Christelijke encyclopedie

F.W. Grosheide (1926)

Gepubliceerd op 08-01-2020

Efraïm

betekenis & definitie

De tweede zoon van Jozef, de vruchtbare genoemd (Gen. 41 : 52), met toespeling op de vruchtbare jaren en op de goddelijke belofte (48 : 4 v.), welke hem Jacob in het geloof (Hebr.II: 21), volgens de vrije verkiezing Gods, in hoogere mate als aan zijn anderen broeder toe-eigende (48 : 14—20); vandaar dat Efraïm dikwijls, bijv. Openb. 7:8, als in het eerstgeboorterecht zijns vaders geplaatst, kortweg Jozef heet.

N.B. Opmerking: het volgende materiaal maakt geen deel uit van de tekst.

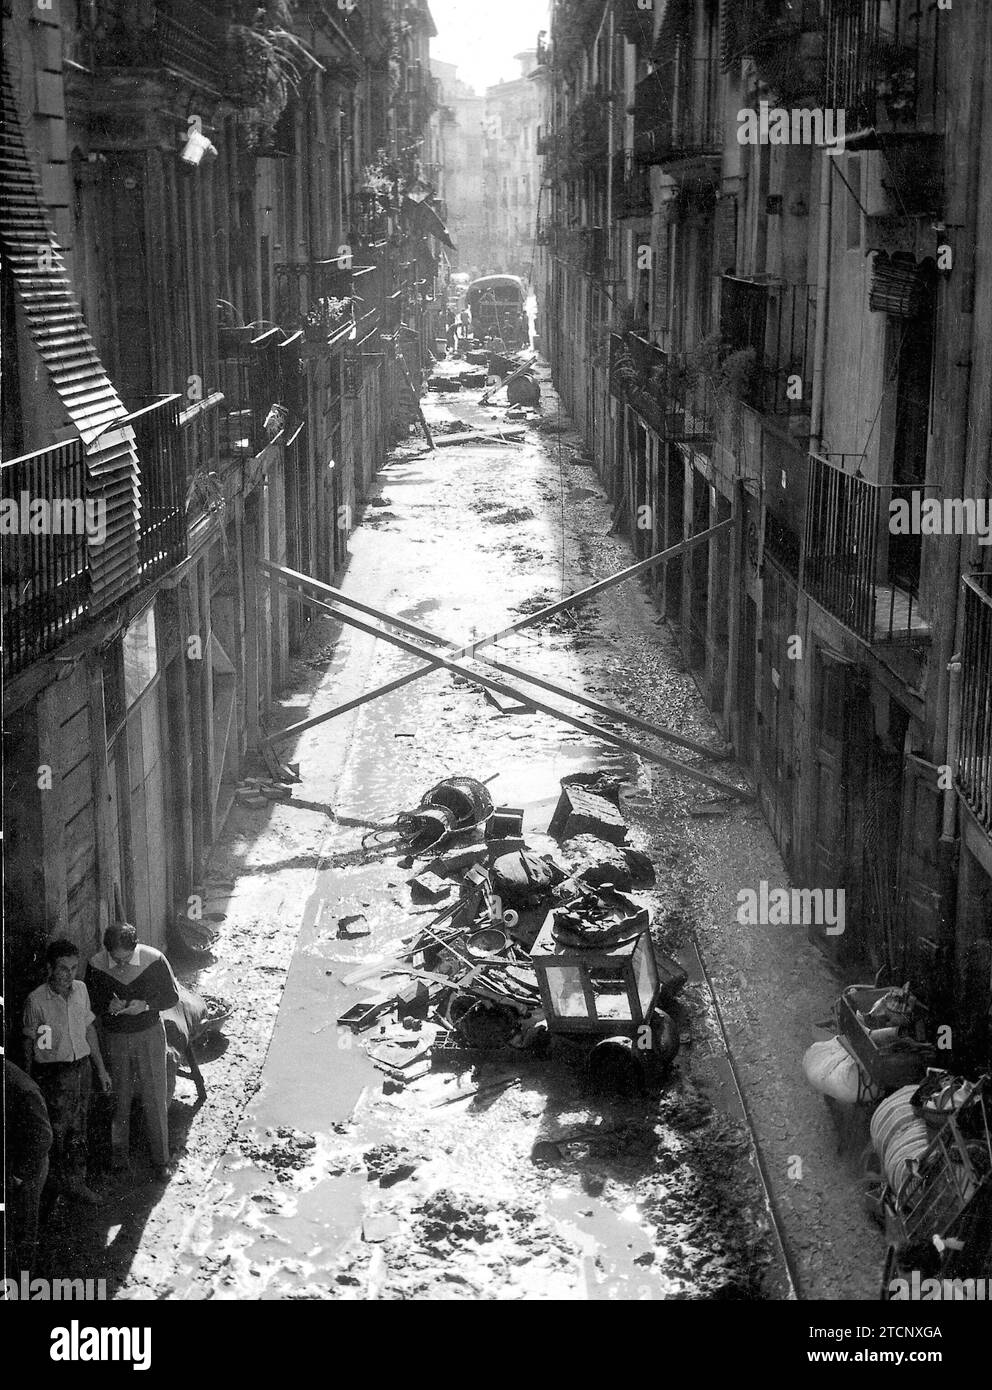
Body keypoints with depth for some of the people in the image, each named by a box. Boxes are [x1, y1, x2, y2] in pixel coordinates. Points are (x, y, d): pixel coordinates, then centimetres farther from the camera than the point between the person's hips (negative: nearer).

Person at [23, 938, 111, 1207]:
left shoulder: (81, 990, -1)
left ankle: (76, 1182, 26)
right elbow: (29, 1043, -6)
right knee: (57, 1132, 3)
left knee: (78, 1130, 13)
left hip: (81, 1067, 5)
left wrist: (100, 1069, 14)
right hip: (53, 1073, -5)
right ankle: (59, 1184, 19)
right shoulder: (36, 1001, -16)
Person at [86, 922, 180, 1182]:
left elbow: (172, 996, -5)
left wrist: (146, 1005, -22)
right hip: (115, 1038, 1)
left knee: (155, 1098, 0)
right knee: (119, 1098, 11)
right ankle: (120, 1152, 29)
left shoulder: (154, 960, -16)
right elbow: (90, 1002, 2)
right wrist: (108, 1006, -20)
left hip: (150, 1035, -1)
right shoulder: (96, 966, -12)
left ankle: (161, 1159, 11)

Ook (Gen. 49 : 22—26) kan Jacob, op Efraïms naam duidend, nauwelijks woorden genoeg vinden, om de overvloeiende volheid van den zegen aan te toonen, die aan Efraïm en zijn broederstam is toegedacht. Evenzoo worden in den zegen van Mozes (Deut. 33 : 13—17), beide stammen als twee hoornen van den sterken os tezamen gevat met zichtbare voorliefde gezegend en aan hen (vgl. 1 Kron. 9 : 1, 2), het door Ruben verbeurde eerstgeboorterecht van een dubbel erfdeel toegedeeld.

Nog gedurende het verblijf in Egypte richtten (1 Kron. 8 : 21—23) voor-Filistijnsche stammen bij een strooptocht in Egypte, onder Efraïm een bloedige nederlaag aan, dat den ouden stamvader zeer verdroot; hij werd door de deelneming zijner broeders en door de onverwachte geboorte van een zoon getroost. Ofschoon volgens het getal een der zwakste stammen (Num. 1 : 33), werd Efraïm toch bij Sinaï als derde hoofdbanierdrager gekozen en Manasse nevens Benjamin onder hem gerangschikt (Num. 2; Ps. 80 : 3).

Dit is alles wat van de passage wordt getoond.